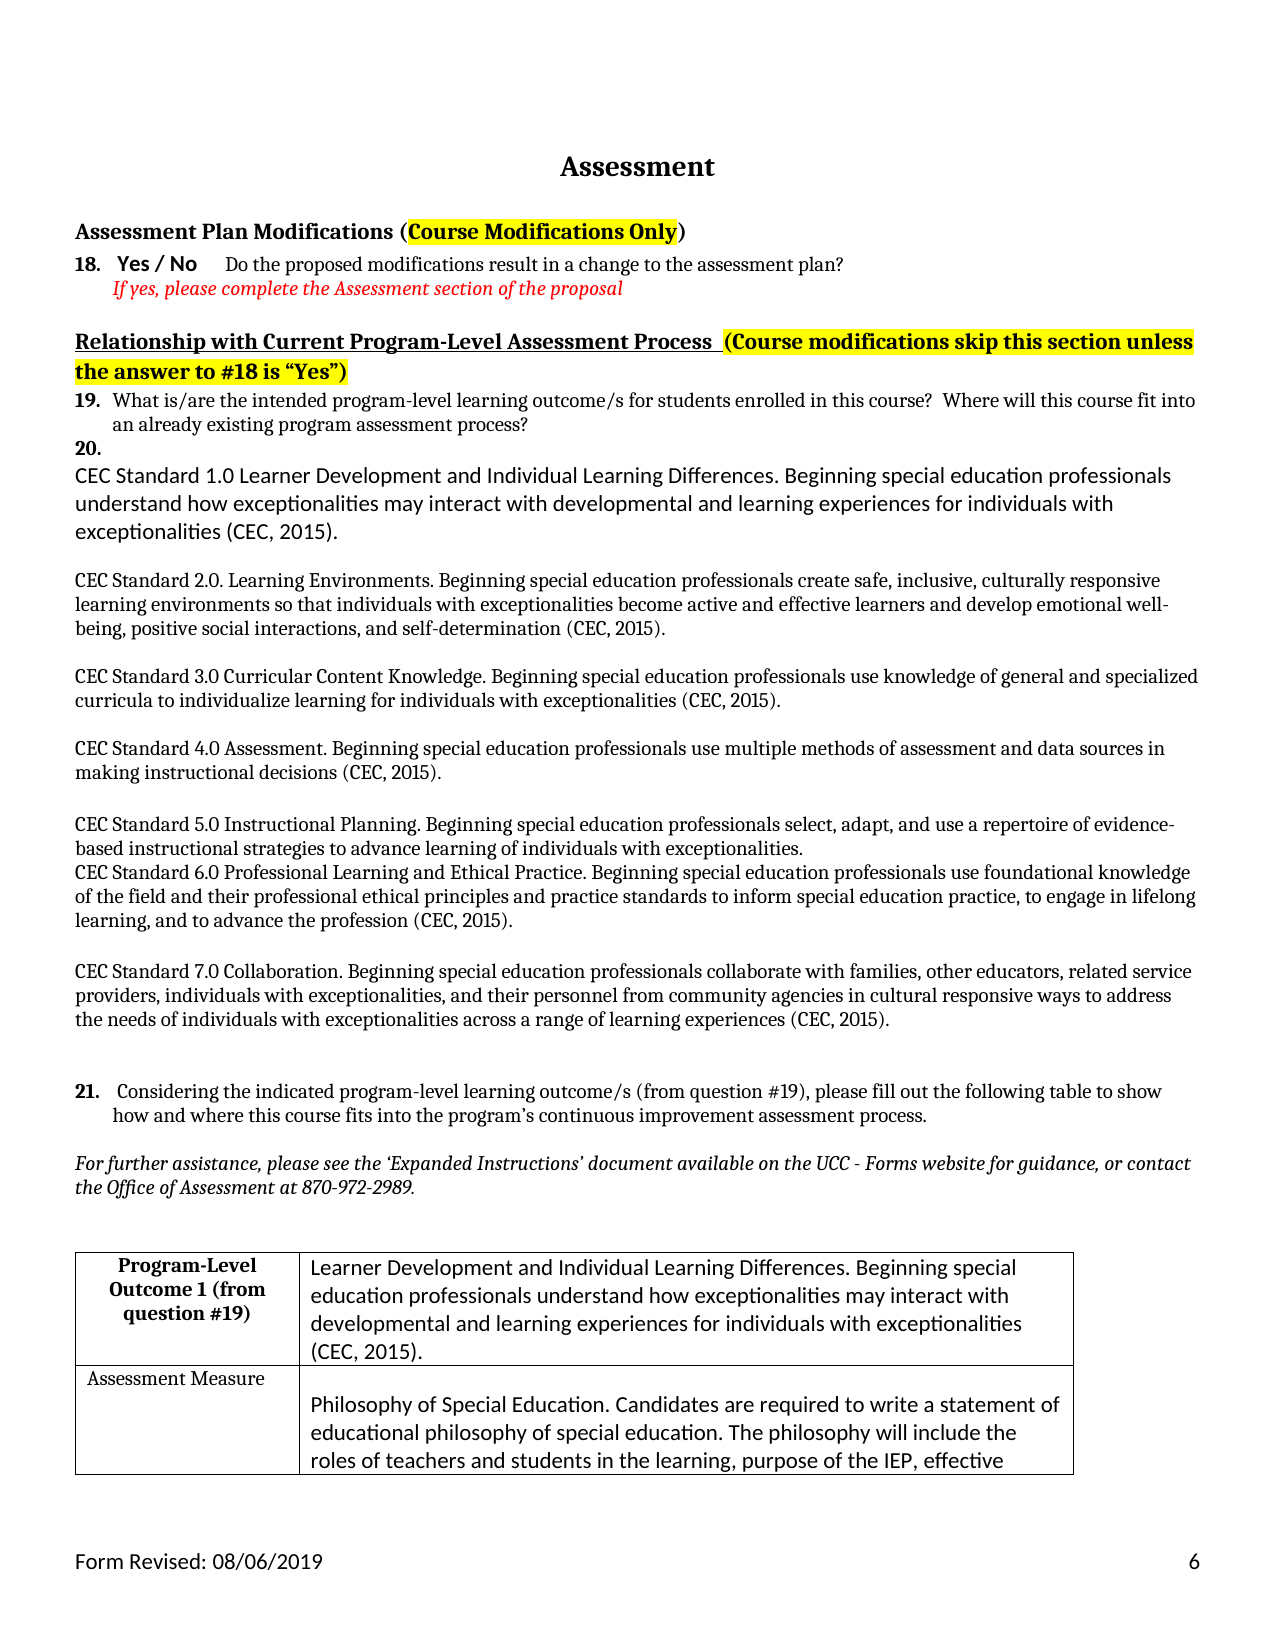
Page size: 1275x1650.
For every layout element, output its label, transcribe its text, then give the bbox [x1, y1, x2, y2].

text For further assistance, please see the ‘Expanded Instructions’ document available on the UCC - Forms website for guidance, or contact the Office of Assessment at 870-972-2989. [75, 1152, 1200, 1200]
list What is/are the intended program-level learning outcome/s for students enrolled in this course? Where will this course fit into an already existing program assessment process? [75, 389, 1200, 437]
text If yes, please complete the Assessment section of the proposal [75, 277, 1200, 301]
list Do the proposed modifications result in a change to the assessment plan? [75, 249, 1200, 277]
text Assessment [75, 150, 1200, 183]
table_cell [300, 1366, 1073, 1474]
text Assessment Plan Modifications (Course Modifications Only) [677, 219, 1200, 245]
text Assessment Plan Modifications (Course Modifications Only) [75, 219, 408, 245]
table_cell Assessment Measure [76, 1366, 299, 1474]
list Considering the indicated program-level learning outcome/s (from question #19), please fill out the following table to show how and where this course fits into the program’s continuous improvement assessment process. [75, 1080, 1200, 1128]
table_header Program-Level Outcome 1 (from question #19) [76, 1253, 299, 1365]
text Relationship with Current Program-Level Assessment Process (Course modifications skip this section unless the answer to #18 is “Yes”) [75, 328, 1200, 385]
---+---
TASK DETAILS: Could you return the lines in the entries above that contain "question"?

RESULT:
list Considering the indicated program-level learning outcome/s (from question #19), please fill out the following table to show how and where this course fits into the program’s continuous improvement assessment process. [75, 1080, 1200, 1128]
table_header Program-Level Outcome 1 (from question #19) [76, 1253, 299, 1365]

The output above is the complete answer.